Ivy the Kiwi?
Yuji Naka is the co-creator of Sonic the Hedgehog, that much we all know, but it’s easy to forget that the head of Sonic Team also gave the world Billy Hatcher and the Giant Egg. Accordingly, it’s difficult to know how to approach Ivy The Kiwi?, a platformer from Naka-founded Prope Limited.
Originally released to Japanese Windows Mobile devices in late 2009, this lovingly-designed tale has found its home on the Wii and Nintendo DS as a budget title, albeit an offering that boasts 100 levels. It’s a fairly complete package to be sure, yet has Naka’s protégés at Prope managed to restore their fabled founder’s reputation?

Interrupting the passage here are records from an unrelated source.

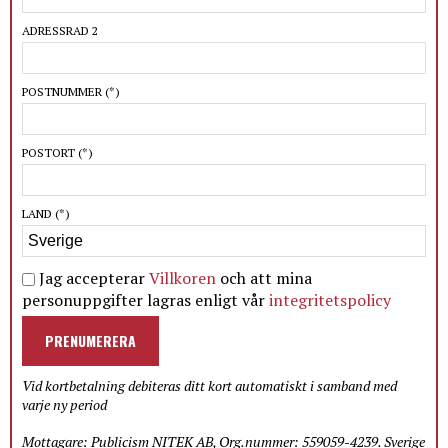
ADRESSRAD 2
POSTNUMMER
(*)
POSTORT
(*)
LAND
(*)
Jag accepterar
Villkoren
och att mina
personuppgifter lagras enligt vår
integritetspolicy
PRENUMERERA
Vid kortbetalning debiteras ditt kort automatiskt i samband med
varje ny period
Mottagare: Publicism NITEK AB, Org.nummer: 559059-4239. Sverige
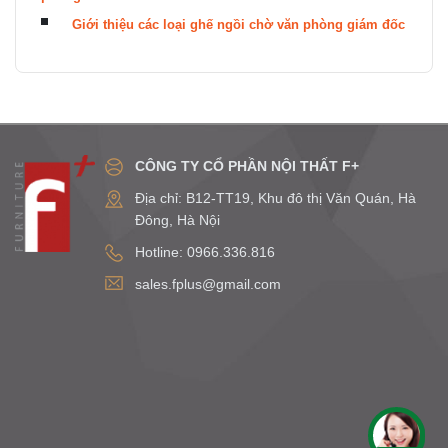
Giới thiệu các loại ghế ngồi chờ văn phòng giám đốc
CÔNG TY CỔ PHẦN NỘI THẤT F+
Địa chỉ: B12-TT19, Khu đô thị Văn Quán, Hà
Đông, Hà Nội
Hotline: 0966.336.816
sales.fplus@gmail.com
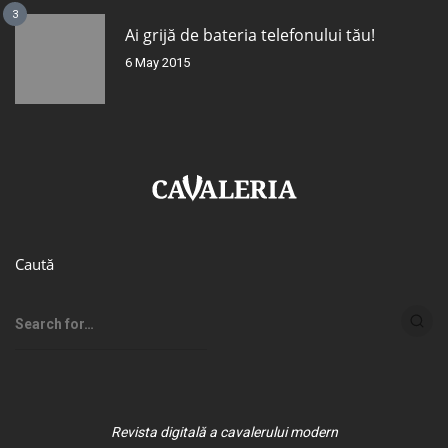
3
Ai grijă de bateria telefonului tău!
6 May 2015
Caută
Revista digitală a cavalerului modern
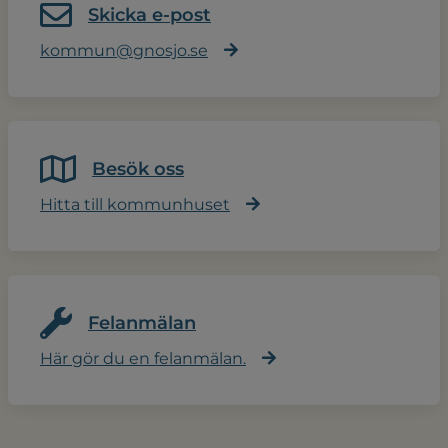
Skicka e-post
kommun@gnosjo.se
Besök oss
Hitta till kommunhuset
Felanmälan
Här gör du en felanmälan.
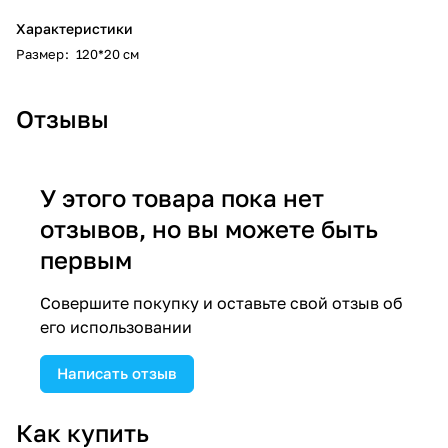
Характеристики
Размер
:
120*20 см
Отзывы
У этого товара пока нет
отзывов, но вы можете быть
первым
Совершите покупку и оставьте свой отзыв об
его использовании
Написать отзыв
Как купить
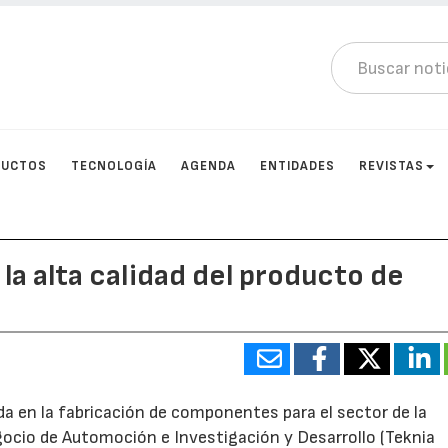
DUCTOS
TECNOLOGÍA
AGENDA
ENTIDADES
REVISTAS
a alta calidad del producto de
a en la fabricación de componentes para el sector de la
ocio de Automoción e Investigación y Desarrollo (Teknia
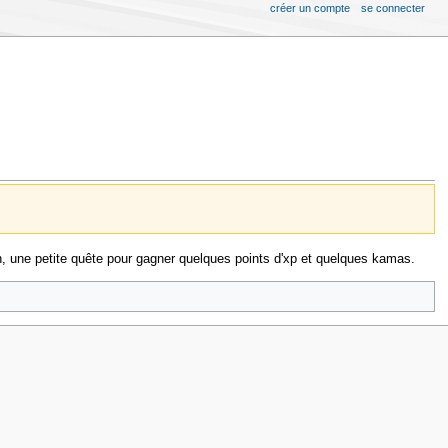
créer un compte
se connecter
n, une petite quête pour gagner quelques points d'xp et quelques kamas.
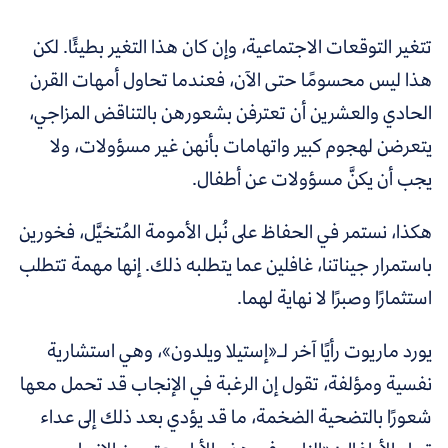
تتغير التوقعات الاجتماعية، وإن كان هذا التغير بطيئًا.
لكن
هذا ليس محسومًا حتى الآن، فعندما تحاول أمهات القرن
الحادي والعشرين أن تعترفن بشعورهن بالتناقض المزاجي،
يتعرضن لهجوم كبير واتهامات بأنهن غير مسؤولات، ولا
يجب أن يكنَّ مسؤولات عن أطفال.
هكذا، نستمر في الحفاظ على نُبل الأمومة المُتخيَّل، فخورين
باستمرار جيناتنا، غافلين عما يتطلبه ذلك. إنها مهمة تتطلب
استثمارًا وصبرًا لا نهاية لهما.
يورد ماريوت رأيًا آخر لـ«إستيلا ويلدون»، وهي استشارية
نفسية ومؤلفة، تقول إن الرغبة في الإنجاب قد تحمل معها
شعورًا بالتضحية الضخمة، ما قد يؤدي بعد ذلك إلى عداء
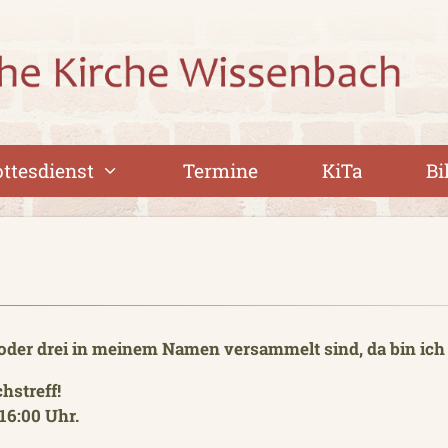
ttesdienst
Termine
KiTa
Bi
 oder drei in meinem Namen versammelt sind, da bin ich 
hstreff!
6:00 Uhr.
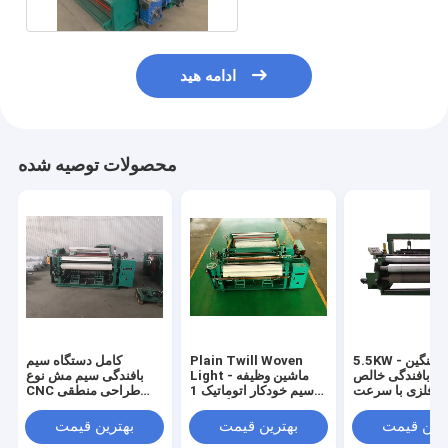
ادامه هید
محصولات توصیه شده
5.5KW قدرت سنگین -
Plain Twill Woven
کامل دستگاه سیم
ن بافندگی خالص
Light - ماشین وظیفه
بافندگی سیم مش نوع
م فلزی با سرعت
سیم خودکار اتوماتیک 1
CNC طراحی منطقی
سریع
سال گارانتی
عرض 1600 میلی متر
ترین قیمت
بهترین قیمت
بهترین قیمت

First things first, you’d be forgiven for thinking that the gameplay mechanics of Ivy The Kiwi? bear more than a passing resemblance to the 2005 Nintendo DS release Kirby: Power Paintbrush. Much like Kirby in Paintbrush, Ivy is a character that moves independently of the players control and must be guided by drawing vines via the Wii Remote. Players have complete control over the length and direction of each vine and can eventually even create slingshots to send the titular hero through the levels.
In addition to completing levels, players are also challenged to collect 10 feathers which have been scattered through each level, a practise which turns the title from a breezy platformer to a preceise and often infuriating action-puzzler. While you’ll initially feel like punching the air upon collecting all ten collectibles, considering the amount of levels, feathers and the difficulty involved to catch a potential 1,000, you’ll be forgiven for quickly growing tired of the challenge.
Speaking of our title character, Kiwi is a title that is slight on characterisation but heavy on charm. Essentially, all you need to know is that Ivy is a newly born bird that has fallen out of her nest and needs to find her mother, and you’re the one that literally has to guide her. Sure, the lack of a deep narrative is symptomatic of the title’s mobile roots, yet that’s not to say a lightweight storyline affects the character’s exploits. If anything, Ivy’s simplicity helps trump any award-winning script, while the bold, storybook presentation is nothing if not unique.
While we’ve already mentioned that Ivy has over 100 levels, there is one important caveat – the majority can be completed in less than two minutes. Having said that, the difficulty ramps up to a quite intimidating level later on, so don’t expect to see the back of a level in two minutes flat. To help longevity, a four-player split-screen option has also been incorporated, whereby players race towards the finish line of any chosen level. Considering the brevity of each, it’s a smart decision, while the usage of vines to block rival player lends a chaotic nature to local multiplayer sessions.
If you think back to the launch titles for the Wii and Nintendo DS, each looked to exploit the unique features of their chosen medium to the fullest (Yoshi Touch & Go for DS, WarioWare: Touched! For Wii), yet such thinking has largely fell by the wayside in recent years to chase white-hot gaming trends, be they maths puzzle titles or dance releases.
Thus, while it may be difficult to call Ivy The Kiwi? an innovative title, particularly because so much of the gameplay harks back to a five-year-old Nintendo DS near-launch title, Ivy’s exploits are a breath of fresh air in today’s gaming landscape. While Ivy may have been released on mobile devices first, the title appears to have found its natural home on the Wii.